Source records
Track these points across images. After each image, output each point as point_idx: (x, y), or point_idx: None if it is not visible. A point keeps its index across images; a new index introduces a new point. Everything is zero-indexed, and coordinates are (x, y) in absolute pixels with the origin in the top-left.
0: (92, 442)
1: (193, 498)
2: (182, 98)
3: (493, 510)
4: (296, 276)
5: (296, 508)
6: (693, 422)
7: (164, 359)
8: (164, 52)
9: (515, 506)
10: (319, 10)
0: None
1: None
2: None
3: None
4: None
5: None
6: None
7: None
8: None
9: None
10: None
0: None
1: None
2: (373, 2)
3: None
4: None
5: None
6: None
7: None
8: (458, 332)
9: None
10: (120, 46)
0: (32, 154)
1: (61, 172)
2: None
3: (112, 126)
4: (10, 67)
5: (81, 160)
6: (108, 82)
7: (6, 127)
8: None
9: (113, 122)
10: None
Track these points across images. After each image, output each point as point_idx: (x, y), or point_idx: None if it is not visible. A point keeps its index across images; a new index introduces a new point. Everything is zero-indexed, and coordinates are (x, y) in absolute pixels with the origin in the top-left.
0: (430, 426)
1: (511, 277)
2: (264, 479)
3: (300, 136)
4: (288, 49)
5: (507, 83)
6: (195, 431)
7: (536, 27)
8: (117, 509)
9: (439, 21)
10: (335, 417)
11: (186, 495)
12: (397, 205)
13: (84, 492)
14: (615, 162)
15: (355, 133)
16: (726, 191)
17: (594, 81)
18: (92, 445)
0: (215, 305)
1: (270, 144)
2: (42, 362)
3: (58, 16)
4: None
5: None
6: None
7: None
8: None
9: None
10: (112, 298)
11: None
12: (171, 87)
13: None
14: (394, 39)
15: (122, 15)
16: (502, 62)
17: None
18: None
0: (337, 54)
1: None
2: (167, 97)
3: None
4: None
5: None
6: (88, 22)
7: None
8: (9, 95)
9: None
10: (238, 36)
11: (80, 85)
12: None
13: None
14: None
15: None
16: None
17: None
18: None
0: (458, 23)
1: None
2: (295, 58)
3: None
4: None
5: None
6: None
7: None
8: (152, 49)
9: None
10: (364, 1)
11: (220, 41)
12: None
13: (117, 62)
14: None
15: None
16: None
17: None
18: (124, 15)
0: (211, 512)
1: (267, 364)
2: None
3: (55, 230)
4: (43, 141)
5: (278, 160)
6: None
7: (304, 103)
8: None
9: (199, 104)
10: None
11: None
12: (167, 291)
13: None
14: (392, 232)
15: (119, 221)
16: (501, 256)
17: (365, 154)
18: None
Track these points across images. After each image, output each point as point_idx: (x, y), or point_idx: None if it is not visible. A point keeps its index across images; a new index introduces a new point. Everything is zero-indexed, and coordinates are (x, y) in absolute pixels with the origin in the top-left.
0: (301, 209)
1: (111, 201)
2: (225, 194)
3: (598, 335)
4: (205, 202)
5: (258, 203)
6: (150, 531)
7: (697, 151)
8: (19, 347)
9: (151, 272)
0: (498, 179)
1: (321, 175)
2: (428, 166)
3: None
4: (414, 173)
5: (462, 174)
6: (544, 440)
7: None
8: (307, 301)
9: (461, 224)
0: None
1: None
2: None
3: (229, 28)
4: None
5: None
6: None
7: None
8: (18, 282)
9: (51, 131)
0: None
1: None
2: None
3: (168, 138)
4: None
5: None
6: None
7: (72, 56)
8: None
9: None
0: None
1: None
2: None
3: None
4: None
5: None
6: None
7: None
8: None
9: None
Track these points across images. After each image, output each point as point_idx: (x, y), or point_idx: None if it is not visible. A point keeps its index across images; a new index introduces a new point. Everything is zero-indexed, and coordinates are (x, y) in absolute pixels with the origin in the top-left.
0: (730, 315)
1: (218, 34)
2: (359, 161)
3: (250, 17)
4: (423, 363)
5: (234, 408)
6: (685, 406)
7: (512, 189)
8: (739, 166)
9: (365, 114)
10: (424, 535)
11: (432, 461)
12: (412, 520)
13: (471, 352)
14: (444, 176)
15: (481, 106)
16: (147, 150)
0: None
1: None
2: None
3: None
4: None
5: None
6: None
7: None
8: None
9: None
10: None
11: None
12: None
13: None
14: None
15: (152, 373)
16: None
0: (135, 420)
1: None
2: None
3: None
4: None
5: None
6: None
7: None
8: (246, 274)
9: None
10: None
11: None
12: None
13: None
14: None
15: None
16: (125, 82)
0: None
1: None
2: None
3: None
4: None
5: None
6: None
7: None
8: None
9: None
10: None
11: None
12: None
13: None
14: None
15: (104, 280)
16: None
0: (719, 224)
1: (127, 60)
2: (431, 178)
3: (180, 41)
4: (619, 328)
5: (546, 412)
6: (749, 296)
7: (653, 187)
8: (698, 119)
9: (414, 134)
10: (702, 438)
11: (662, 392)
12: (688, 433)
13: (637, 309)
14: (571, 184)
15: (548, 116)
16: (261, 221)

# Task requirements
Repeat the rows above verbatim, from the first line through the line containing "3: (112, 126)".

# Final result
Track these points across images. After each image, output each point as point_idx: (x, y), or point_idx: None if it is not visible. A point keeps its index across images; a new index introduces a new point. Everything is zero-indexed, and coordinates are (x, y) in absolute pixels with the origin in the top-left.
0: (92, 442)
1: (193, 498)
2: (182, 98)
3: (493, 510)
4: (296, 276)
5: (296, 508)
6: (693, 422)
7: (164, 359)
8: (164, 52)
9: (515, 506)
10: (319, 10)
0: None
1: None
2: None
3: None
4: None
5: None
6: None
7: None
8: None
9: None
10: None
0: None
1: None
2: (373, 2)
3: None
4: None
5: None
6: None
7: None
8: (458, 332)
9: None
10: (120, 46)
0: (32, 154)
1: (61, 172)
2: None
3: (112, 126)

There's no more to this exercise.